Counselling — admin @ 1:24 pm

Here at Counselling Connections this week we have been talking about the Titanic. This week marks the centenary of the sinking of that great ship which was built just fifty miles up the road from us here. The tragedy of the loss of the Titanic still attracts our attention a full century after it happened. We wonder what it is about it that generates so much interest. There is something about that tragedy which seems to resonate within us at an unconscious level. Maybe we can identify with the human failings that are at the heart of it.

The story of the Titanic is grounded in the spirit of the age in which it was conceived. One of the most striking things about even the design of the ship was the way it reflected the class divide that held sway at the time. The ship reflected the confidence of the time; in modernity, in engineering and in mankind’s mastery over the Earth. We wonder who we identify with when we look back at this. Is it with the upper class that enjoyed opulence on a scale never seen before on an ocean liner? Or do we imagine ourselves in the bowels of the ship with the steerage passengers.

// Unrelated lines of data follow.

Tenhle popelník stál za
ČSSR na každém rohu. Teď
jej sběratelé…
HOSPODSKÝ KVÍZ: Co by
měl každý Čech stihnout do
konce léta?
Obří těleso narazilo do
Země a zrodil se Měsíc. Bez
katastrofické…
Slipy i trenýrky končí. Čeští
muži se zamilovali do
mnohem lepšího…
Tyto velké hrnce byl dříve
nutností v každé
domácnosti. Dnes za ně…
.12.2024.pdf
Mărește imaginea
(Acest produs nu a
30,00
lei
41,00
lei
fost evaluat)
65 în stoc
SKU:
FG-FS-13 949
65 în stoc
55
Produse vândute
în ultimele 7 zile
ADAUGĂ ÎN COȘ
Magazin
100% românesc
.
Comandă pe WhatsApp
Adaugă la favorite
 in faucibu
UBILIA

That class divide is also reflective of the attitude that sent thousands to their deaths in Flanders and The Somme only two years after the sinking if the Titanic. In what was supposed to be the War to End all Wars thousands died heroically but needlessly following a dream that failed to take account of the realities of what became an obsessive conflict. The unsinkable ship ended up at the bottom of the sea because of the human failings of a society that dared to dream. Those dreams failed to take account of worldly limitations and obstacles ably represented in this story by the bulk of an Atlantic iceberg. We all have dreamed. And we all have met with icebergs which have threatened to hole us below the waterline and leave us floundering.

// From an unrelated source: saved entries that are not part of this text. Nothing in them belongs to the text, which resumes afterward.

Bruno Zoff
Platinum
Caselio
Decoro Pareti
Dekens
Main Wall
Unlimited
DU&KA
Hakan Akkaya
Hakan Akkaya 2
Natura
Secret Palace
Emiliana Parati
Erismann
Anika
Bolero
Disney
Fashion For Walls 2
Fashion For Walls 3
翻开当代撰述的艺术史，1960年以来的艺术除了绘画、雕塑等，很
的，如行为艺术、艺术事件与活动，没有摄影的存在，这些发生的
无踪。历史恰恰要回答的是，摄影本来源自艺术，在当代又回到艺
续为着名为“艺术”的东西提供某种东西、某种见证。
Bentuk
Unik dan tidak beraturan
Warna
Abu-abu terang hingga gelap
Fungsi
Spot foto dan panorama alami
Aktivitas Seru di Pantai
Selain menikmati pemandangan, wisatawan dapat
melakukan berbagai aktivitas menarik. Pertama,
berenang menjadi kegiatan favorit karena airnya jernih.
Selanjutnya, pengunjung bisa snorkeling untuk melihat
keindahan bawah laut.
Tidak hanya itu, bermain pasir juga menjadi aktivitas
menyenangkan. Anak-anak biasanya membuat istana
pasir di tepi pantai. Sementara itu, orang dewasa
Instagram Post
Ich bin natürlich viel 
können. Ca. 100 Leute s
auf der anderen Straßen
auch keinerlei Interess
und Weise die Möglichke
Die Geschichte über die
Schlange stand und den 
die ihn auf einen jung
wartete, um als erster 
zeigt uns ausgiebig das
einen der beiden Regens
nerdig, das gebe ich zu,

The personal stories of those lost in the sinking of the Titanic mirror those of any time. People set off on that journey hoping to find work or to make a new life. The very name of the ship reflected the scale of the hope of that time. It was Titanic, meaning it was enormous in scale. Named for the Titans of ancient Greece who ruled in the time of the Golden Age it was representative of the Edwardian dream of a new Golden Age. Therein lays some clues about our ongoing fascination with the tragedy of the loss of the Titanic.

Each of us passes through phases of childhood which leave us on the cusp of launching into adult life. We may dream big; indeed our dream of what life holds for us may be titanic. We may put doubt to the side and steam ahead in the belief that nothing can stop us. And we may come across real world difficulties and obstacles that force us to stop in our tracks. We can find analogies for life in the story of the loss of the Titanic. Blame and reproach at the loss of a dream can leaves us becalmed in the waters of depression.

Moving on means finding some understanding of what it was we were trying to achieve and how or where it went wrong. It means understanding the scope of the dream and maybe even forgiving the dreamer for the scale of their wish. No great advancement is ever made without first being represented in a dream. Sometimes the dream is not fulfilled because of our own failings. Then perhaps the best course is to tweak the dream, take account of the obstacles and set sail again. Taking on board the mistakes of the past means being able to mourn the loss of unfulfilled dreams and then moving on with new ones.

Counselling Connections, Dundalk. 13th April 2012.